**What the exercise asks**
Rewrite the part that opens with the line containing "ses applications Web." and closes with the line containing "OWASP liste 10", swapping "communauté" for "organisation" and leaving everything else untouched.

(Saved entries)

# # #

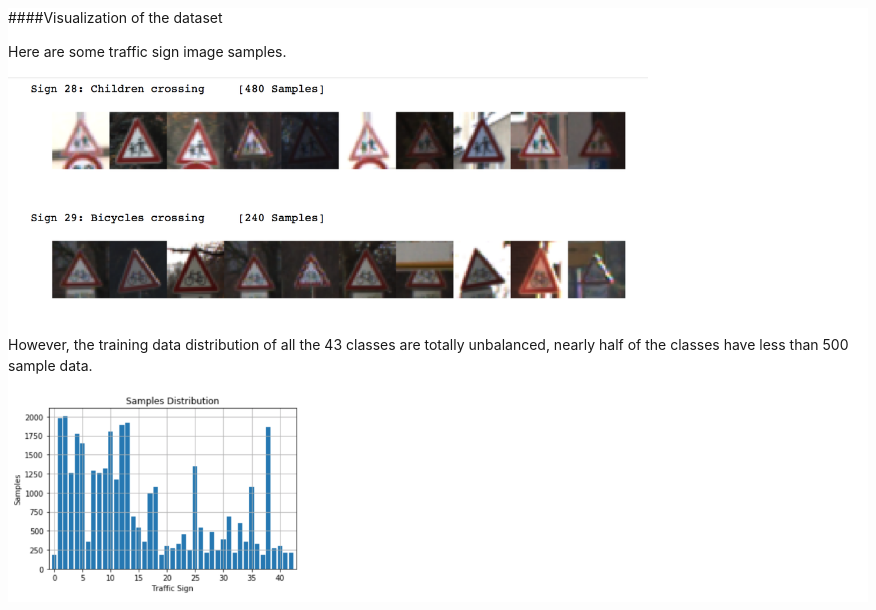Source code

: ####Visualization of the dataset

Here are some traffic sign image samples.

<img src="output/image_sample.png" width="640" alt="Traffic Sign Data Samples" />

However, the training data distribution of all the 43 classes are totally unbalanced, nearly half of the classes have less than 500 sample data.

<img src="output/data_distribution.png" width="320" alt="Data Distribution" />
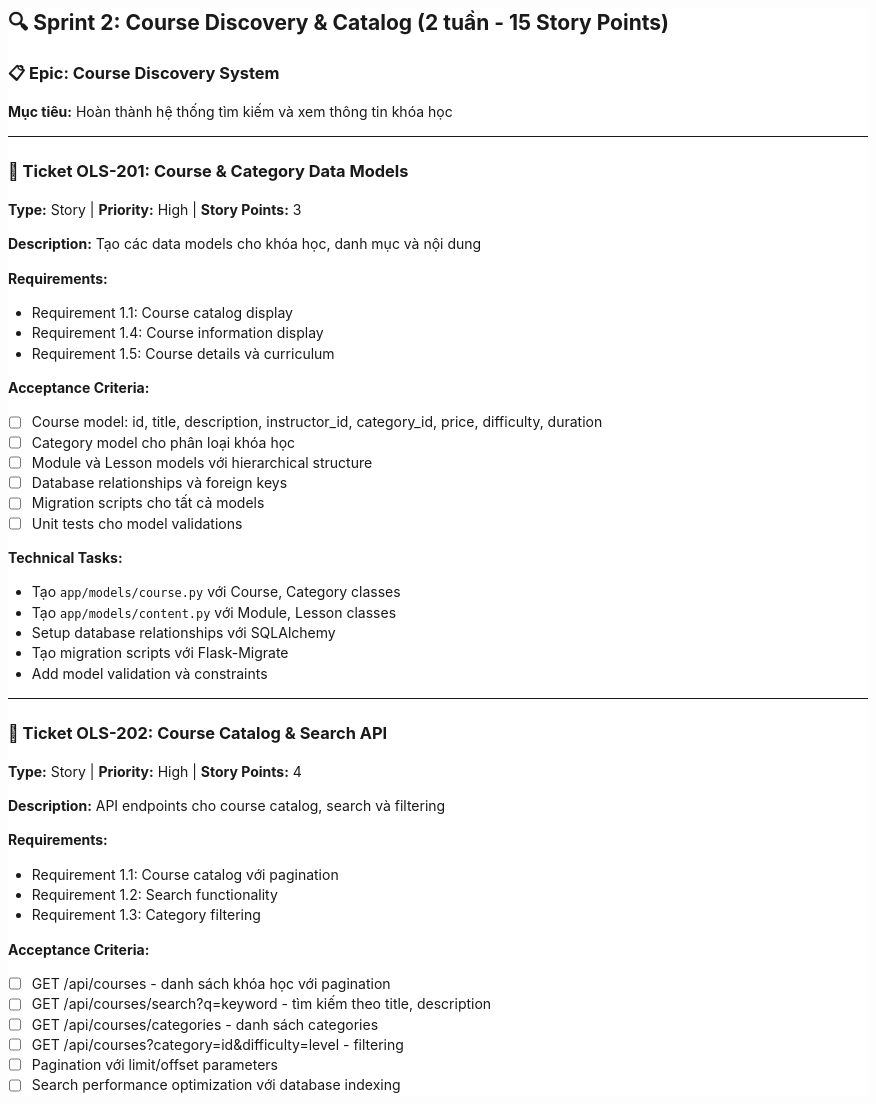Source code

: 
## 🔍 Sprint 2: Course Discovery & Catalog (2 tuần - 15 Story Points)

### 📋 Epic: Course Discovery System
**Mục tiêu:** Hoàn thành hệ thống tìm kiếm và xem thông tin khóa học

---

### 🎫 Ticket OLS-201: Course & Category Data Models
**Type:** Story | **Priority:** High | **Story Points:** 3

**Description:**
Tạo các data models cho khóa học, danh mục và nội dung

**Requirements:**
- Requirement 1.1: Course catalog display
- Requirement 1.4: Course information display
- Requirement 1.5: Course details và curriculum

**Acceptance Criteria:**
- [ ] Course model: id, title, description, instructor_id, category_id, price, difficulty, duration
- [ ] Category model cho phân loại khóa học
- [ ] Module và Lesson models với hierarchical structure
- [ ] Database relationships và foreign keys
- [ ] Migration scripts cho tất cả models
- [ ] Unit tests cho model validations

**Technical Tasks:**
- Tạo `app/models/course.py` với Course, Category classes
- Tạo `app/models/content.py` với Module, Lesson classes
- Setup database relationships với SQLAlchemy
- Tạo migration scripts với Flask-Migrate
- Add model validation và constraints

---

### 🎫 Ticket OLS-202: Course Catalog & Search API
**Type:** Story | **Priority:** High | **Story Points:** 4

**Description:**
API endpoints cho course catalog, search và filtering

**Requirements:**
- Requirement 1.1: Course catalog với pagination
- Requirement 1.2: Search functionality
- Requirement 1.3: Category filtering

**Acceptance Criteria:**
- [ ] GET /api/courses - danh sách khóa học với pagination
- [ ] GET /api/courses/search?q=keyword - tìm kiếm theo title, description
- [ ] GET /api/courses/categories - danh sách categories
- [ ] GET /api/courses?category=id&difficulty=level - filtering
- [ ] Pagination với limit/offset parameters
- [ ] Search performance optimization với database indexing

# # #

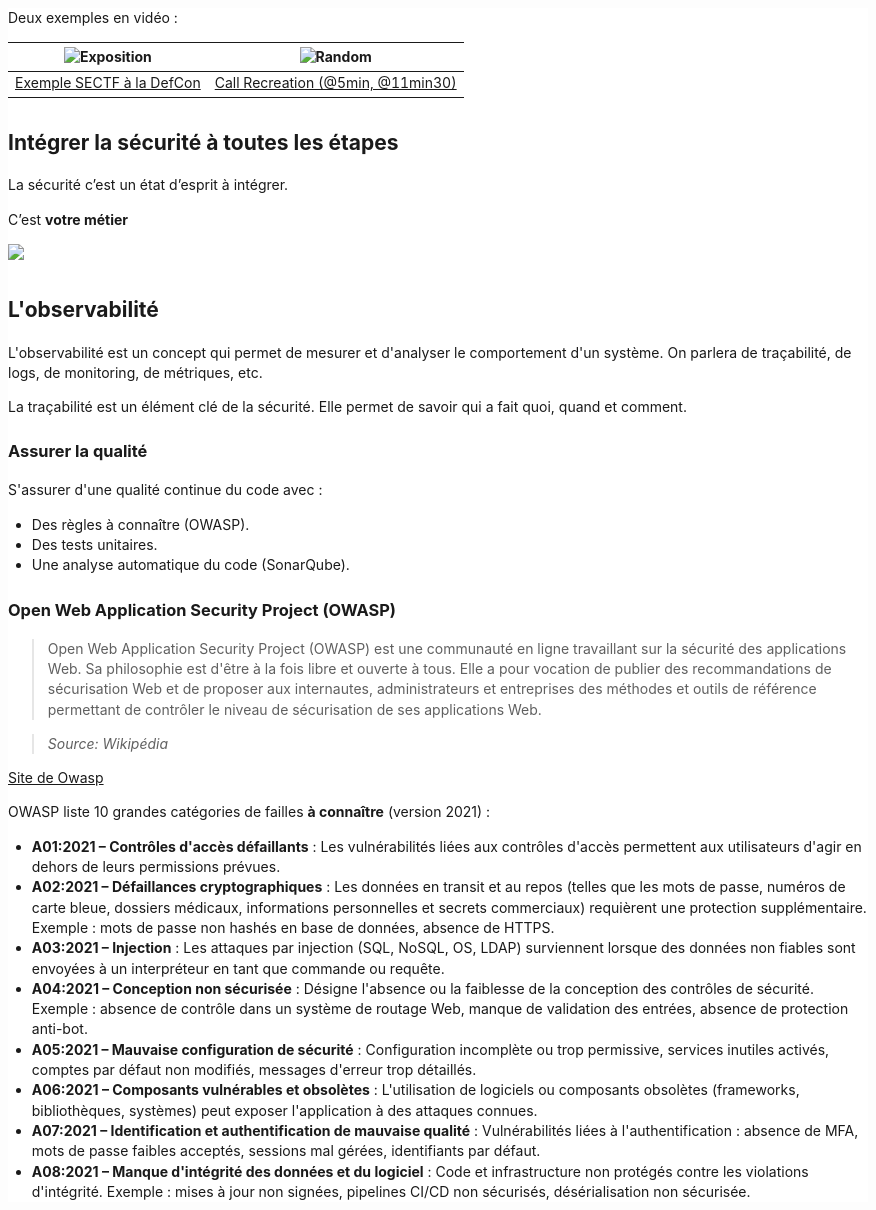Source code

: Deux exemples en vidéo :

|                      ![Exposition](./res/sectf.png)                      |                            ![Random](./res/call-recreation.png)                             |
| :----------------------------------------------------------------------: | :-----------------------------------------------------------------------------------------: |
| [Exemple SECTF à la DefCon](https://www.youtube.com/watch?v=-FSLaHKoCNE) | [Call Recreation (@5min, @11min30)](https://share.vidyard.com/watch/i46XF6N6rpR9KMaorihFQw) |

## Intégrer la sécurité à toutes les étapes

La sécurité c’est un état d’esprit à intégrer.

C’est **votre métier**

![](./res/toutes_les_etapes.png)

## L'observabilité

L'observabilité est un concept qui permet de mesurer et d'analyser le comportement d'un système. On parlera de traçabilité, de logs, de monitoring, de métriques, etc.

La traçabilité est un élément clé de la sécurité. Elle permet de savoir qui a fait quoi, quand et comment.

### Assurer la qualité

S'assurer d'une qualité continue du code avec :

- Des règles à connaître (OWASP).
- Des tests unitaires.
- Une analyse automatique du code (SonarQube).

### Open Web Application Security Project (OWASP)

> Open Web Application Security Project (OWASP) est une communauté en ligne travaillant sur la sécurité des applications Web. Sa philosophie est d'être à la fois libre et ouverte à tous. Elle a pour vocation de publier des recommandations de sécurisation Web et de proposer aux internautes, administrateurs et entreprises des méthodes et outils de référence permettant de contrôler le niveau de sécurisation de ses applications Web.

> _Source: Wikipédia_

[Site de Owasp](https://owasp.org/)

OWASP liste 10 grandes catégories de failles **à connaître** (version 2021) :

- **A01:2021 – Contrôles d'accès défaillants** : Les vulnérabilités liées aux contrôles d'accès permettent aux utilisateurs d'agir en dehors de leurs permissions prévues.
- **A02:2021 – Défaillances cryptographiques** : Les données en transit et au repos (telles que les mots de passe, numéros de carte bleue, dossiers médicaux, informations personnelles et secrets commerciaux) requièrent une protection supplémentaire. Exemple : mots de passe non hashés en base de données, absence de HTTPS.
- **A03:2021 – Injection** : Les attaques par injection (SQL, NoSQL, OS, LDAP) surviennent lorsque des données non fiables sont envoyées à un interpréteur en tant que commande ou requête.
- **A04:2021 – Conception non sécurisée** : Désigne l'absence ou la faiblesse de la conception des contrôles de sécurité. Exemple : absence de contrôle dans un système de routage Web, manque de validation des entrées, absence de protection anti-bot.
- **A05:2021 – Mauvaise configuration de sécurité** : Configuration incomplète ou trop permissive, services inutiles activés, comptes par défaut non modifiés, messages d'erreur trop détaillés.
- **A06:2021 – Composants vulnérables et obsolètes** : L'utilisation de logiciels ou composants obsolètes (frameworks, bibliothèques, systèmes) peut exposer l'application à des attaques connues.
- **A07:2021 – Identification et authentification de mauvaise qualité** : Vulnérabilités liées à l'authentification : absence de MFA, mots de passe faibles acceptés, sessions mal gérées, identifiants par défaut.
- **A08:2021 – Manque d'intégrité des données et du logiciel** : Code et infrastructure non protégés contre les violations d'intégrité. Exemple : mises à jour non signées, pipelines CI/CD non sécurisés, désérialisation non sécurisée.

# # #

**Exercise solution**
> Open Web Application Security Project (OWASP) est une organisation en ligne travaillant sur la sécurité des applications Web. Sa philosophie est d'être à la fois libre et ouverte à tous. Elle a pour vocation de publier des recommandations de sécurisation Web et de proposer aux internautes, administrateurs et entreprises des méthodes et outils de référence permettant de contrôler le niveau de sécurisation de ses applications Web.

> _Source: Wikipédia_

[Site de Owasp](https://owasp.org/)

OWASP liste 10 grandes catégories de failles **à connaître** (version 2021) :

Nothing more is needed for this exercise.